§ TASK DIRECTIONS
Each record that follows goes into your reply unchanged; the pictures do not.

§ RECORDS FOR THE TASK
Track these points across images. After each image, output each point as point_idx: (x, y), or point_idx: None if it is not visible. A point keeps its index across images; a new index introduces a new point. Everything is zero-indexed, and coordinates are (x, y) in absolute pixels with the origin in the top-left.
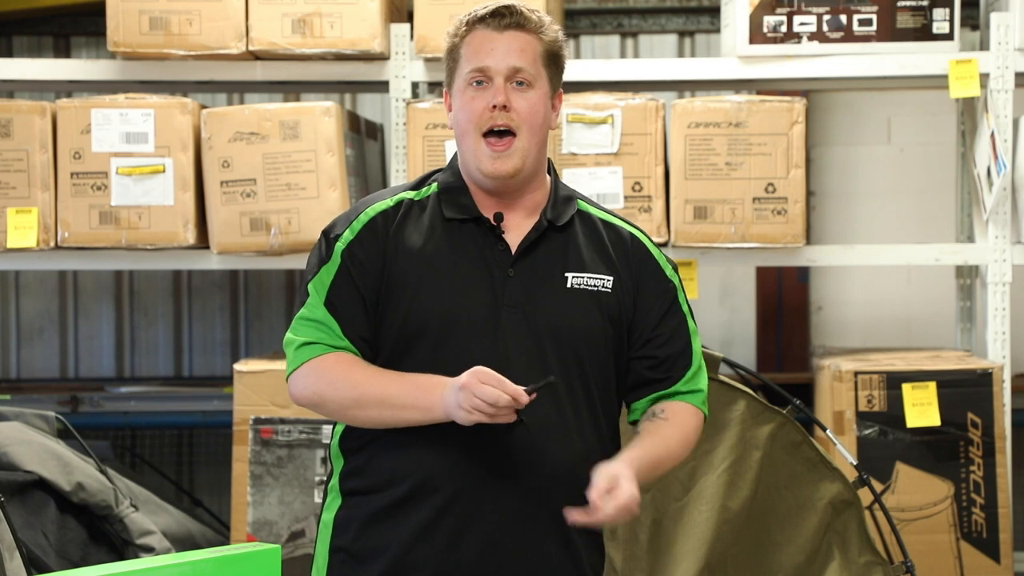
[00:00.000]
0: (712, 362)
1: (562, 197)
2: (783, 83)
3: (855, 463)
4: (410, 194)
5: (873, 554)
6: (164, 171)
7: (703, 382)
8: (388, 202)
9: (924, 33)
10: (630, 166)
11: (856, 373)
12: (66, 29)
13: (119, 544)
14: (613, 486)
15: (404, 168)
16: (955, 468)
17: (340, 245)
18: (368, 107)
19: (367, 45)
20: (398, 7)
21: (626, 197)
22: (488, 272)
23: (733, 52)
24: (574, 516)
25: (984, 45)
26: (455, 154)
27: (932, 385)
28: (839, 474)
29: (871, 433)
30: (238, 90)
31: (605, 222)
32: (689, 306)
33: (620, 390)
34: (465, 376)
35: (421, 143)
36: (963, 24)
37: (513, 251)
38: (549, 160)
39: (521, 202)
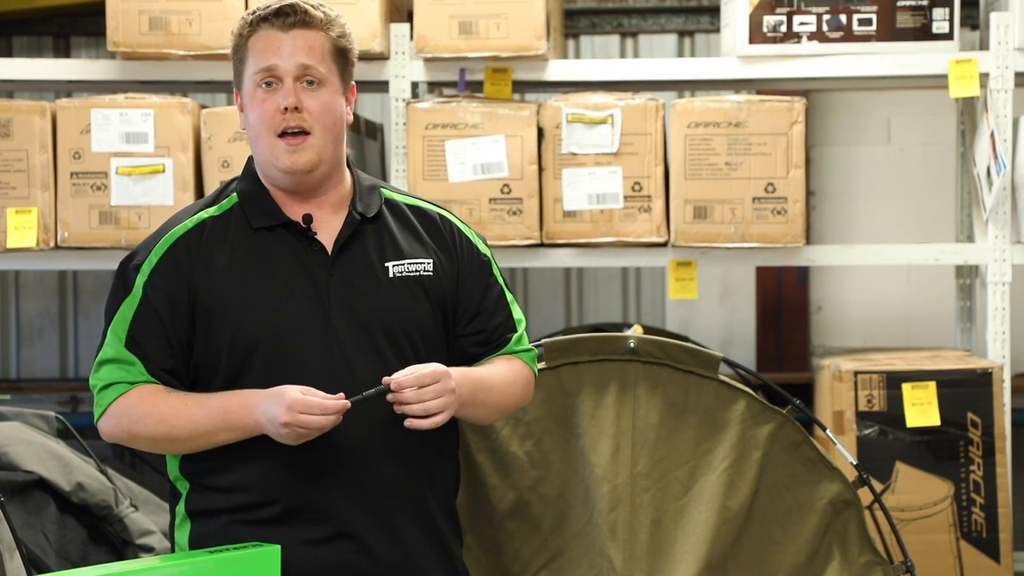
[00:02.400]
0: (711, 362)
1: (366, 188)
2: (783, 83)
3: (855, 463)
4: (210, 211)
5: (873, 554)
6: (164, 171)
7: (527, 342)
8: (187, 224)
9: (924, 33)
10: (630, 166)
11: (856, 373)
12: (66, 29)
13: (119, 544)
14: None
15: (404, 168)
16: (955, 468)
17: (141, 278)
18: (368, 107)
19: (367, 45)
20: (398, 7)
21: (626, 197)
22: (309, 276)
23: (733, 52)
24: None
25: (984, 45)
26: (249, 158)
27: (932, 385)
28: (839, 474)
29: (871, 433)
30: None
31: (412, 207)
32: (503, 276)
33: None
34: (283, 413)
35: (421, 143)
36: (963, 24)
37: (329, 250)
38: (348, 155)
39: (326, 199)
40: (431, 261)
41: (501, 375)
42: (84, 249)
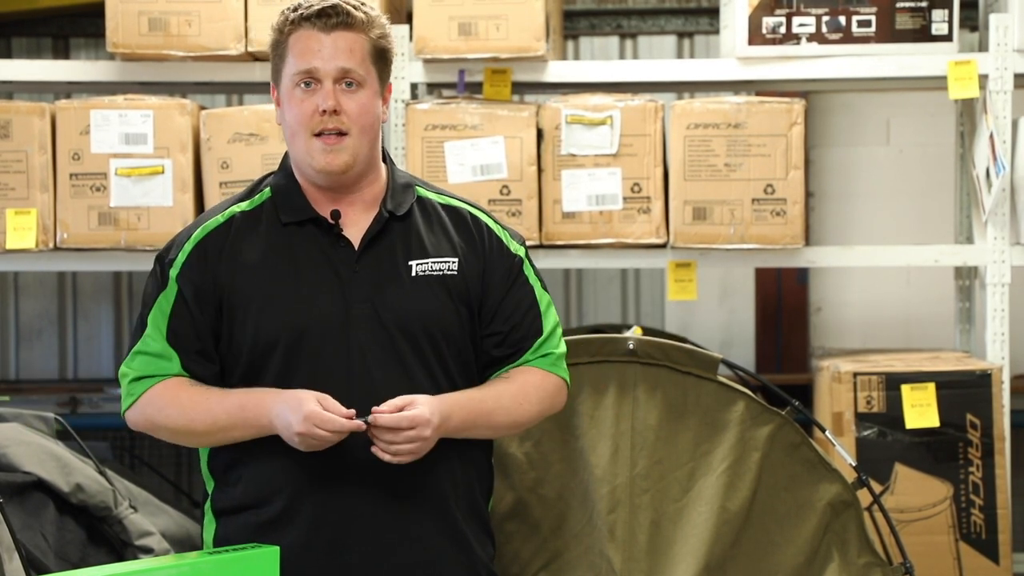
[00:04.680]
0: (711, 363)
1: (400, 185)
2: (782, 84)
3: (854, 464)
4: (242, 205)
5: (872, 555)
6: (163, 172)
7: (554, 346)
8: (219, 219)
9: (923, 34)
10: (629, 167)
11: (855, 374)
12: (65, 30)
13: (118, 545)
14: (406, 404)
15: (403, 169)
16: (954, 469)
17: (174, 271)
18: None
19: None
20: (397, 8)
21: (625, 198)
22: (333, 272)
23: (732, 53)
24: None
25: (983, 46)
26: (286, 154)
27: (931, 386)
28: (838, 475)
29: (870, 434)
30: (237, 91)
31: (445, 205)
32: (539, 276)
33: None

§ EXERCISE SOLUTION
Track these points across images. After each image, output each point as point_idx: (x, y), or point_idx: None if it is not visible. A point keeps its index across images; a new index introduces a new point. Everything is zero-indexed, and coordinates are (x, y) in absolute pixels with the origin in the top-left.
[00:00.000]
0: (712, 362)
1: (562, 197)
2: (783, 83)
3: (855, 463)
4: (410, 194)
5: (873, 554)
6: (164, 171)
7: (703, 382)
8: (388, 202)
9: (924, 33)
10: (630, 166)
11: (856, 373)
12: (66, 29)
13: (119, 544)
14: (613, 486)
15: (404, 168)
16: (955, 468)
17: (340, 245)
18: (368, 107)
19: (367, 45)
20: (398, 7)
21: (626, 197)
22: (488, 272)
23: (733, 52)
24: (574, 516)
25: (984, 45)
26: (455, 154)
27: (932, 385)
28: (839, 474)
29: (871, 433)
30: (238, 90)
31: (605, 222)
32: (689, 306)
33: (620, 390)
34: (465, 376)
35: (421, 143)
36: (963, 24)
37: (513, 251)
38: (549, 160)
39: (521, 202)
[00:02.400]
0: (711, 362)
1: (366, 188)
2: (783, 83)
3: (855, 463)
4: (210, 211)
5: (873, 554)
6: (164, 171)
7: (527, 342)
8: (187, 224)
9: (924, 33)
10: (630, 166)
11: (856, 373)
12: (66, 29)
13: (119, 544)
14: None
15: (404, 168)
16: (955, 468)
17: (141, 278)
18: (368, 107)
19: (367, 45)
20: (398, 7)
21: (626, 197)
22: (309, 276)
23: (733, 52)
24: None
25: (984, 45)
26: (249, 158)
27: (932, 385)
28: (839, 474)
29: (871, 433)
30: None
31: (412, 207)
32: (503, 276)
33: None
34: (283, 413)
35: (421, 143)
36: (963, 24)
37: (329, 250)
38: (348, 155)
39: (326, 199)
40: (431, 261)
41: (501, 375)
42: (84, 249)
[00:04.680]
0: (711, 363)
1: (400, 185)
2: (782, 84)
3: (854, 464)
4: (242, 205)
5: (872, 555)
6: (163, 172)
7: (554, 346)
8: (219, 219)
9: (923, 34)
10: (629, 167)
11: (855, 374)
12: (65, 30)
13: (118, 545)
14: (406, 404)
15: (403, 169)
16: (954, 469)
17: (174, 271)
18: None
19: None
20: (397, 8)
21: (625, 198)
22: (333, 272)
23: (732, 53)
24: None
25: (983, 46)
26: (286, 154)
27: (931, 386)
28: (838, 475)
29: (870, 434)
30: (237, 91)
31: (445, 205)
32: (539, 276)
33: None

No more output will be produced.